Basically, dump the text field, the "filter" fields, and the primary key of the table into Solr, let it index the text field, run the queries through it, and if you need the full record after that, query your SQL database for the specific index you got from Solr. It uses some more memory and requires a second process, but will probably best suite your needs, here.
Why all of this text to get to this answer?
Because the title of your question doesn't really have anything to do with the content of your question, so I answered both. :)

Do you need Solr/Lucene for MongoDB, CouchDB and Cassandra?

If you have RDBMS you probably have to use Solr to index your relational tables to fully nested documents.

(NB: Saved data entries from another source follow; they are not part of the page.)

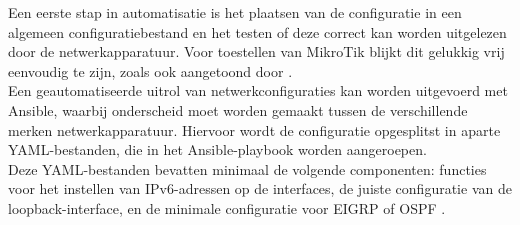   Een eerste stap in automatisatie is het plaatsen van de configuratie in een algemeen configuratiebestand en het testen of deze correct kan worden uitgelezen door de netwerkapparatuur. 
  Voor toestellen van MikroTik blijkt dit gelukkig vrij eenvoudig te zijn, zoals ook aangetoond door \textcite{Arturs2022}.
  \\
  
  Een geautomatiseerde uitrol van netwerkconfiguraties kan worden uitgevoerd met Ansible, waarbij onderscheid moet worden gemaakt tussen de verschillende merken netwerkapparatuur. 
  Hiervoor wordt de configuratie opgesplitst in aparte YAML-bestanden, die in het Ansible-playbook worden aangeroepen.
  \\
  
  Deze YAML-bestanden bevatten minimaal de volgende componenten: functies voor het instellen van IPv6-adressen op de interfaces, de juiste configuratie van de loopback-interface, 
  en de minimale configuratie voor EIGRP of OSPF \autocite{MohdFuziMohdFaris2021}.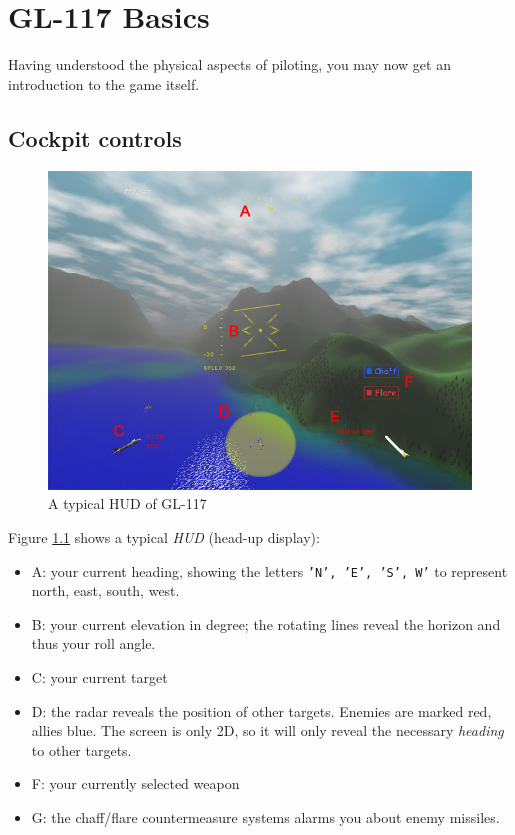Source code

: \chapter{GL-117 Basics}
\label{chap:basics}

Having understood the physical aspects of piloting,
you may now get an introduction to the game itself.


\section{Cockpit controls}
\label{sec:cockpit}

\begin{figure}
\begin{center}
\includegraphics[width=12cm]{hud.jpg}
\caption{A typical HUD of GL-117}
\label{fig:hud}
\end{center}
\end{figure}

Figure \ref{fig:hud} shows a typical \textit{HUD} (head-up display):
\begin{itemize}
\item{A: your current heading, showing the letters \texttt{'N', 'E', 'S', W'}
to represent north, east, south, west.}
\item{B: your current elevation in degree; the rotating lines reveal the
horizon and thus your roll angle.}
\item{C: your current target}
\item{D: the radar reveals the position of other targets. Enemies are marked red,
allies blue. The screen is only 2D, so it will only reveal the necessary \textit{heading} to
other targets.}
\item{F: your currently selected weapon}
\item{G: the chaff/flare countermeasure systems alarms you about enemy missiles.}
\end{itemize}



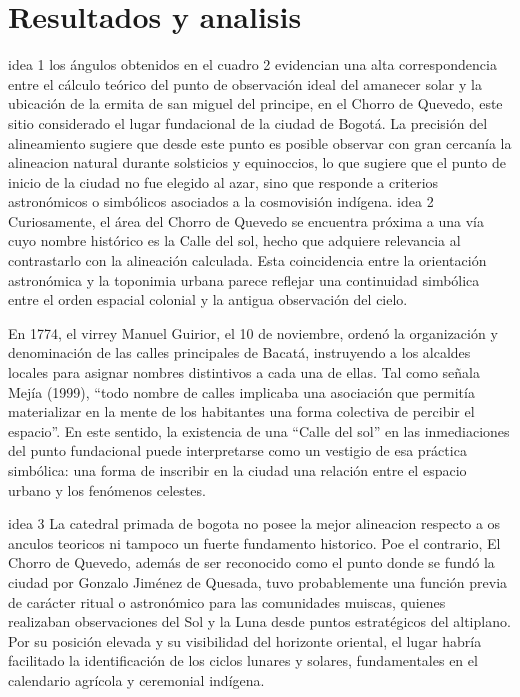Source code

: \documentclass[a4paper,alpha-refs]{eSpectra}
\begin{document}
\justifying


\section{Resultados y analisis}
idea 1
los ángulos obtenidos en el cuadro 2 evidencian una alta correspondencia entre el cálculo teórico del punto de observación ideal del amanecer solar y la ubicación de la ermita de san miguel del principe, en el Chorro de Quevedo, este sitio considerado el lugar fundacional de la ciudad de Bogotá. La precisión del alineamiento sugiere que desde este punto es posible observar con gran cercanía la alineacion natural durante solsticios y equinoccios, lo que sugiere  que el punto de inicio de la ciudad no fue elegido al azar, sino que responde a criterios astronómicos o simbólicos asociados a la cosmovisión indígena.
idea 2
Curiosamente, el área del Chorro de Quevedo se encuentra próxima a una vía cuyo nombre histórico es la Calle del sol, hecho que adquiere relevancia al contrastarlo con la alineación calculada. Esta coincidencia entre la orientación astronómica y la toponimia urbana parece reflejar una continuidad simbólica entre el orden espacial colonial y la antigua observación del cielo.

En 1774, el virrey Manuel Guirior, el 10 de noviembre, ordenó la organización y denominación de las calles principales de Bacatá, instruyendo a los alcaldes locales para asignar nombres distintivos a cada una de ellas. Tal como señala Mejía (1999), “todo nombre de calles implicaba una asociación que permitía materializar en la mente de los habitantes una forma colectiva de percibir el espacio”. En este sentido, la existencia de una “Calle del sol” en las inmediaciones del punto fundacional puede interpretarse como un vestigio de esa práctica simbólica: una forma de inscribir en la ciudad una relación entre el espacio urbano y los fenómenos celestes.

idea 3
La catedral primada de bogota no posee la mejor alineacion respecto a os anculos teoricos ni tampoco un fuerte fundamento historico. Poe el contrario, El Chorro de Quevedo, además de ser reconocido como el punto donde se fundó la ciudad por Gonzalo Jiménez de Quesada, tuvo probablemente una función previa de carácter ritual o astronómico para las comunidades muiscas, quienes realizaban observaciones del Sol y la Luna desde puntos estratégicos del altiplano. Por su posición elevada y su visibilidad del horizonte oriental, el lugar habría facilitado la identificación de los ciclos lunares y solares, fundamentales en el calendario agrícola y ceremonial indígena.
\end{document}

Im new to non-sql databases like Mongodb, CouchDB and Cassandra, but it seems to me that the data you save is already in that document structure like the documents saved in Solr/Lucene.
Does this mean that you don't have to use Solr/Lucene when using these databases?
Is it already indexed so that you can do full-text search?
It depends on your needs. They have a full text search. In CouchDB the search is Lucene (same as solr). Unfortunately, this is just a full text index, if you need complex scoring or DisMax type searching, you'll likely want the added capabilities of an independent Solr Index.
Solr (Lucene) uses an algorithm to returns relevant documents from a query. It will returns a score to indicate how relevant each document is related to the query.
It is different than what a database (relational or not) does, which is returning results that matches or not a query.